Sebetulnya, sehari sebelum kejadian, suaminya cerita hendak ke Bandung mengantar 18 Prajurit Khas AU latihan rutin di lanud Husein Sastranegara, Bandung. "Mas Tiar sempat berniat mengajakku dan dua anak kami, Chintya (7) dan Zidan (4). 'Biar bisa jalan-jalan', katanya saat itu," papar Nuryati. Namun, akhirnya Tiar membatalkan niatnya.

Seperti biasa, di hari kejadian itu suaminya bangun dan salat subuh. Nuryati menyiapkan perlengkapannya. Setelah menyeruput teh manis buatan sang istri, Tiar pamit menuju Bandara Halim Perdanakusumah yang hanya berjarak beberapa ratus meter dari rumahnya.

Semua berlangsung biasa. Sampai sekitar pukul 15.00 wib, saat Nuryati dan anak-anak tidur siang, "Aku mendengar suara teriakan panjang, "Buuuu...." Kupikir suara itu suara Zidan anak bungsuku. Saat aku masuk ke kamar Zidan untuk memastikan, aku mendapati anak laki-lakiku tertidur lelap. Saat itu kupikir aku baru saja berhalusinasi," ungkapnya sambil terus meneteskan airmata.

Sore harinya, Nuryati mendapat telepon dari Syamsudin yang dengan terbata mengabarkan pesawat yang ditumpangi suaminya jatuh dan terbakar. "Tumpahlah tangisku. Kata Syam, tim penyelamat sedang berusaha mengevakuasi jenazah para korban. Ya, Tuhan... jatuh dan terbakar? Pedih rasanya membayangkan itu."

Entah kenapa aku teringat teriakan yang siang tadi kudengar. Aku bertanya-tanya dalam hati, "Mungkinkah teriakan tadi adalah teriakan Mas Tiar? Kalau benar, pasti ia menanggung sakit selama dua jam itu. Astaghfirullah, mengapa ini harus terjadi kepadaku? Bagaimana nasib kedua anak kami," isak Nuryati yang selalu mengikuti perkembangan dari TKP.

Jenazah Tiar dibawa ke RS Salamun, Ciumbeuleuit, Bandung. Berdasarkan keterangan tim evakuasi, jenazah Tiar yang pertama kali berhasil diidentifikasi dan ditemukan di kursi penumpang paling belakang dengan kondisi tubuh utuh. Sedangkan sisanya, hangus terbakar.

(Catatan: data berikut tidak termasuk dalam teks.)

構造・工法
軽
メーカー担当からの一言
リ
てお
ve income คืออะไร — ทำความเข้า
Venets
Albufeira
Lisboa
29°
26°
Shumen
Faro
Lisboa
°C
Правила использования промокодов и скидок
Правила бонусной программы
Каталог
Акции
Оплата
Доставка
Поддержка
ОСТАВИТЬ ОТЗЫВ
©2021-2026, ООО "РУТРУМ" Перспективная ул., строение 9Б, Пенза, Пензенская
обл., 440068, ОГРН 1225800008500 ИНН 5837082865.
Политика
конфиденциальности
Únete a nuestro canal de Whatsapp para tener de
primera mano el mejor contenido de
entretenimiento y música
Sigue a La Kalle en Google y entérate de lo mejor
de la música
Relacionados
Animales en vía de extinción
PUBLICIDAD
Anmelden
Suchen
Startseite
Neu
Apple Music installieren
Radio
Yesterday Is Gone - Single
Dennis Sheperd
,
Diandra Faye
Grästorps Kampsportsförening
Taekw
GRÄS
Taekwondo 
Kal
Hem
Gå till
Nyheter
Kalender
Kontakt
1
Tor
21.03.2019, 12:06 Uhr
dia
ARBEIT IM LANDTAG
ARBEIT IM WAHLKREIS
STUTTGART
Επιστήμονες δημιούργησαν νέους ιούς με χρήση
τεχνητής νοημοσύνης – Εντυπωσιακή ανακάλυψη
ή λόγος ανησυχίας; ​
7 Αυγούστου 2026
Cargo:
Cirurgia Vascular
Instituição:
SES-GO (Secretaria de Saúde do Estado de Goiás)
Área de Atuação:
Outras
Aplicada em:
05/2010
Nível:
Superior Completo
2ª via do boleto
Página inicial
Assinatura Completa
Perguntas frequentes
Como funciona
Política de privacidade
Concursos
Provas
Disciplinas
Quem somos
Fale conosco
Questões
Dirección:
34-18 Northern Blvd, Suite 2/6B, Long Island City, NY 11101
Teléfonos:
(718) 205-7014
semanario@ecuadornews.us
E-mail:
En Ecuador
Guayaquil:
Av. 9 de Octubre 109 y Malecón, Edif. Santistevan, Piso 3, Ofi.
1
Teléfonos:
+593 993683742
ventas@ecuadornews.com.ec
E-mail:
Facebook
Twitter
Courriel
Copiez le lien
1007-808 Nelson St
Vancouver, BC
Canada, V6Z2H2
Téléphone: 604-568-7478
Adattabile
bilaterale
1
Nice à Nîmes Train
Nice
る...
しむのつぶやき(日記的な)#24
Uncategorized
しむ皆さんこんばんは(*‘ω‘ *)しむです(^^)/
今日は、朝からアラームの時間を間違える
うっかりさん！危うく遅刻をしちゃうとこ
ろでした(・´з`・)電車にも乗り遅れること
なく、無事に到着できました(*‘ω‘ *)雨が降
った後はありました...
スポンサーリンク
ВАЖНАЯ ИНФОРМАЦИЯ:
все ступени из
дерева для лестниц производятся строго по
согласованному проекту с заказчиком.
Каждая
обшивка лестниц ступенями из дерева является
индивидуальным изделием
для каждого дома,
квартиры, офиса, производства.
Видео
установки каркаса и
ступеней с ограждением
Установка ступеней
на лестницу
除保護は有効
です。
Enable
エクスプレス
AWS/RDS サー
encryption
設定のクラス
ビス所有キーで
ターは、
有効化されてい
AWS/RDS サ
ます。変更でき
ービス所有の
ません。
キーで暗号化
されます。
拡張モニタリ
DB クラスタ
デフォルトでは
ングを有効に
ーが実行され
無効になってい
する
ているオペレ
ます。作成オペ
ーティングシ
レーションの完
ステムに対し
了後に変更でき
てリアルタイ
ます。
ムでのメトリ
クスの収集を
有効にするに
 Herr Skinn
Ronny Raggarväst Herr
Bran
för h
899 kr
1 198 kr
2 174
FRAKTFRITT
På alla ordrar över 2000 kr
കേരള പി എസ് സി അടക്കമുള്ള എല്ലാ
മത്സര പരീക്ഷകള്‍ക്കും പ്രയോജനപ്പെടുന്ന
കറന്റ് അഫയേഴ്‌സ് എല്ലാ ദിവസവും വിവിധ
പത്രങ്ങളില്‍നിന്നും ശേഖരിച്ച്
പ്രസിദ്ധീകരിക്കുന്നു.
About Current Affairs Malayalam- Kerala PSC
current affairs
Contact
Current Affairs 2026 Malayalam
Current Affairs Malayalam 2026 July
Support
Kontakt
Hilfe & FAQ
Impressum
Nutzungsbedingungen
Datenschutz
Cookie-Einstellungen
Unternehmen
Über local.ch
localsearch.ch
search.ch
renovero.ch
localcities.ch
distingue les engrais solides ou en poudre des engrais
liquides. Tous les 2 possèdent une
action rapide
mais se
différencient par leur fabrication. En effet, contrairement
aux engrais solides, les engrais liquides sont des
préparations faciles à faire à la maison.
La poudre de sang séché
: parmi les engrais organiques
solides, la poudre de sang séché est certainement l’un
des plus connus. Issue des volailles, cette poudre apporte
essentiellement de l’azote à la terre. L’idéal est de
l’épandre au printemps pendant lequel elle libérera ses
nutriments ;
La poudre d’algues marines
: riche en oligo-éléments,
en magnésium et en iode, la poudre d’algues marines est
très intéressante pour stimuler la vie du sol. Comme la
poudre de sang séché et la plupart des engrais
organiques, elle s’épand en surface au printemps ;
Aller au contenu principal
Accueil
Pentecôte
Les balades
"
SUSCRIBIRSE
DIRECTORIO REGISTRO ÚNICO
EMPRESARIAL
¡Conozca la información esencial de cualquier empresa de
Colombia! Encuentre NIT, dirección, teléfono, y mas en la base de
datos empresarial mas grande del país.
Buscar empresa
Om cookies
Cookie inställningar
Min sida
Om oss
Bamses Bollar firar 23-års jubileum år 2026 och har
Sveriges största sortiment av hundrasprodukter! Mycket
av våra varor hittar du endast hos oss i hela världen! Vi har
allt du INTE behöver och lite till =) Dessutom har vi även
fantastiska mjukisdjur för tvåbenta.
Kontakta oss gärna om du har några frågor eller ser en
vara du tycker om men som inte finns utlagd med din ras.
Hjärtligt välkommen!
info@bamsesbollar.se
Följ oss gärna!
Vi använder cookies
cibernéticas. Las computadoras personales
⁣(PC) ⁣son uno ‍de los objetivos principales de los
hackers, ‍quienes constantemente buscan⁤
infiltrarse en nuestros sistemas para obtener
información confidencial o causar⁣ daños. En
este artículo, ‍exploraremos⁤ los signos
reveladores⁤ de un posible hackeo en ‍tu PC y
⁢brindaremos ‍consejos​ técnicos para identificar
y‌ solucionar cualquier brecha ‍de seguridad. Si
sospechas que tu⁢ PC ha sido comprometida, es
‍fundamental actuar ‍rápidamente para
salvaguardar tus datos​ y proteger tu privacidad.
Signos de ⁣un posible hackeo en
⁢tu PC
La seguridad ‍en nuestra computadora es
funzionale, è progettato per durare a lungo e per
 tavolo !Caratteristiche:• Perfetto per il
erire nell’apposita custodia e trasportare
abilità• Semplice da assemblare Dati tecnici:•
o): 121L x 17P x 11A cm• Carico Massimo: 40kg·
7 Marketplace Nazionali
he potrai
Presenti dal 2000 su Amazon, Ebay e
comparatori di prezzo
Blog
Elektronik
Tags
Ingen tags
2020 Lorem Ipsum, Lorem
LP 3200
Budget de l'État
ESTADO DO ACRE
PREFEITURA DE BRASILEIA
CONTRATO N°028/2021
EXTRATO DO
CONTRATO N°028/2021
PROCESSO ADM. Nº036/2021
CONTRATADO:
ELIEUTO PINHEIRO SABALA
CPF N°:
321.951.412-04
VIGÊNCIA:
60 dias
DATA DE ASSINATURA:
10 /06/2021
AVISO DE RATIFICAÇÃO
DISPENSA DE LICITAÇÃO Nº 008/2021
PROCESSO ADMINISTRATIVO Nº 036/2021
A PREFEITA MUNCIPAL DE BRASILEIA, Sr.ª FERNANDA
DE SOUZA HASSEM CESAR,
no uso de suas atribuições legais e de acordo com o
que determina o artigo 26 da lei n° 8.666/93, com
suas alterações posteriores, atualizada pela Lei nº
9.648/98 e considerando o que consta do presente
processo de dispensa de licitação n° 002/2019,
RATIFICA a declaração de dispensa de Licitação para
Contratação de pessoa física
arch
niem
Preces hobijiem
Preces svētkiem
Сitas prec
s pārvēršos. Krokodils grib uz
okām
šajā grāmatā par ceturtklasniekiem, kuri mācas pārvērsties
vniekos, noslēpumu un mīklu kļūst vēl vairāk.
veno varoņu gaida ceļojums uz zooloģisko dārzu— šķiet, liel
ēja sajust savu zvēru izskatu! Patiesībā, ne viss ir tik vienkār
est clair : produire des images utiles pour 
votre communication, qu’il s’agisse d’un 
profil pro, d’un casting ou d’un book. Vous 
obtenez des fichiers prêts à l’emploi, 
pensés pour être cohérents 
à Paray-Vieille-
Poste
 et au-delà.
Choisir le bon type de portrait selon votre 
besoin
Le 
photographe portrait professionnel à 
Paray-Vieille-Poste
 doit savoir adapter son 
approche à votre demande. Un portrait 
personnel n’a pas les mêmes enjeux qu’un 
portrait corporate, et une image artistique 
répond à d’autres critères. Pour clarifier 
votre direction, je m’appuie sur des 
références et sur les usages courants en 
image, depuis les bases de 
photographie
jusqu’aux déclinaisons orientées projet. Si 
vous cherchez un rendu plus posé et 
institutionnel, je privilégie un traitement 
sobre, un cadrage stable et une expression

"Lega sekali mengetahui suamiku tidak harus merasakan kesakitan karena terbakar hidup-hidup," ungkapnya yang saat itu tak kuat untuk memberitahu mertuanya di Makassar. "Apalagi Mas Tiar sempat janji akan mengunjungi mereka," sambungnya yang merasa sedih karena tak diizinkan melihat wajah suaminya untuk terakhir kali sebelum dikebumikan di TMP Kalibata.

Sepulang dari makam, Nuryati memandangi jalanan depan rumahnya yang masih hitam karena aspal baru. Suaminya yang mengaspal sendiri, Sabtu (4/4) lalu. "Sebetulnya jalannya belum terlalu rusak. Tapi Mas Tiar ingin sekali memperbarui aspalnya. Setiap kali ada tetangga lewat dan bertanya, Mas Tiar selalu menjawab,'Iya, biar rapi. Enggak enak, kan, kalau ada banyak tamu aspalnya kayak begini.' Kalau dipikir-pikir sekarang, dalam waktu dekat kami tak akan melakukan acara besar dan mengundang tamu banyak. Ah, mungkin doa sudah merasakan firasat dirinya akan segera meninggalkan kami. Selamat jalan suamiku. Semoga Allah bersamamu," ungkapnya.